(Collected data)

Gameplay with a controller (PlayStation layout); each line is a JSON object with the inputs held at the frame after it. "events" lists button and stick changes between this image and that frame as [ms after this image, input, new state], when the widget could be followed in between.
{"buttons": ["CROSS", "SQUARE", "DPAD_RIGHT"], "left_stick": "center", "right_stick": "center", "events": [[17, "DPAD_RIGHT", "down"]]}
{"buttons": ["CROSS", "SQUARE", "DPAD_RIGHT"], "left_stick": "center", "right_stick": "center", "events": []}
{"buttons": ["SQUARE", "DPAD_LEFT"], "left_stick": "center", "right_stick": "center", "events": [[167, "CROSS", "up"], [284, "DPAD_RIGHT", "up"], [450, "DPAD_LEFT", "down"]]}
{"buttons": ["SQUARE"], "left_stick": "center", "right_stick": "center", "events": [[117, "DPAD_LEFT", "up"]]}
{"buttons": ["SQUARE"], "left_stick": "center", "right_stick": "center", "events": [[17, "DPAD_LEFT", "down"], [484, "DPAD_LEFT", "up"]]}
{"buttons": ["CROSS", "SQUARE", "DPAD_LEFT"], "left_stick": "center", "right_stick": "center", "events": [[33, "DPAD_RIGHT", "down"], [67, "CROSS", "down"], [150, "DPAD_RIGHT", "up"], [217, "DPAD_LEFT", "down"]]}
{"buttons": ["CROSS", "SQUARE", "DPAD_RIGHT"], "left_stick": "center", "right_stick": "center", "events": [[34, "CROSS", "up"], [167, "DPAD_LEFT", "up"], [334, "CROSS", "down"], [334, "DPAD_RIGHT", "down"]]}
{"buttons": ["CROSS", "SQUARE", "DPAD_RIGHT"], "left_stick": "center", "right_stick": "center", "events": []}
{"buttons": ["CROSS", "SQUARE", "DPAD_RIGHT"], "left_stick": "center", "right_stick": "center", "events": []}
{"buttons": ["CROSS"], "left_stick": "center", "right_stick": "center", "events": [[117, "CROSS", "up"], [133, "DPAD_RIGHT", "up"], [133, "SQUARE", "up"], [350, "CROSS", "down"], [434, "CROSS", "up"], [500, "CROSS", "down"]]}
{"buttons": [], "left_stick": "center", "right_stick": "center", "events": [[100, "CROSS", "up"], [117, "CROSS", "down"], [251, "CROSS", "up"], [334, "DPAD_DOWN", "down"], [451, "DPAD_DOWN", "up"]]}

Task item ▸
So that the data stays intact, repeat all of it exactly.

Answer for the task ▸
Gameplay with a controller (PlayStation layout); each line is a JSON object with the inputs held at the frame after it. "events" lists button and stick changes between this image and that frame as [ms after this image, input, new state], when the widget could be followed in between.
{"buttons": ["CROSS", "SQUARE", "DPAD_RIGHT"], "left_stick": "center", "right_stick": "center", "events": [[17, "DPAD_RIGHT", "down"]]}
{"buttons": ["CROSS", "SQUARE", "DPAD_RIGHT"], "left_stick": "center", "right_stick": "center", "events": []}
{"buttons": ["SQUARE", "DPAD_LEFT"], "left_stick": "center", "right_stick": "center", "events": [[167, "CROSS", "up"], [284, "DPAD_RIGHT", "up"], [450, "DPAD_LEFT", "down"]]}
{"buttons": ["SQUARE"], "left_stick": "center", "right_stick": "center", "events": [[117, "DPAD_LEFT", "up"]]}
{"buttons": ["SQUARE"], "left_stick": "center", "right_stick": "center", "events": [[17, "DPAD_LEFT", "down"], [484, "DPAD_LEFT", "up"]]}
{"buttons": ["CROSS", "SQUARE", "DPAD_LEFT"], "left_stick": "center", "right_stick": "center", "events": [[33, "DPAD_RIGHT", "down"], [67, "CROSS", "down"], [150, "DPAD_RIGHT", "up"], [217, "DPAD_LEFT", "down"]]}
{"buttons": ["CROSS", "SQUARE", "DPAD_RIGHT"], "left_stick": "center", "right_stick": "center", "events": [[34, "CROSS", "up"], [167, "DPAD_LEFT", "up"], [334, "CROSS", "down"], [334, "DPAD_RIGHT", "down"]]}
{"buttons": ["CROSS", "SQUARE", "DPAD_RIGHT"], "left_stick": "center", "right_stick": "center", "events": []}
{"buttons": ["CROSS", "SQUARE", "DPAD_RIGHT"], "left_stick": "center", "right_stick": "center", "events": []}
{"buttons": ["CROSS"], "left_stick": "center", "right_stick": "center", "events": [[117, "CROSS", "up"], [133, "DPAD_RIGHT", "up"], [133, "SQUARE", "up"], [350, "CROSS", "down"], [434, "CROSS", "up"], [500, "CROSS", "down"]]}
{"buttons": [], "left_stick": "center", "right_stick": "center", "events": [[100, "CROSS", "up"], [117, "CROSS", "down"], [251, "CROSS", "up"], [334, "DPAD_DOWN", "down"], [451, "DPAD_DOWN", "up"]]}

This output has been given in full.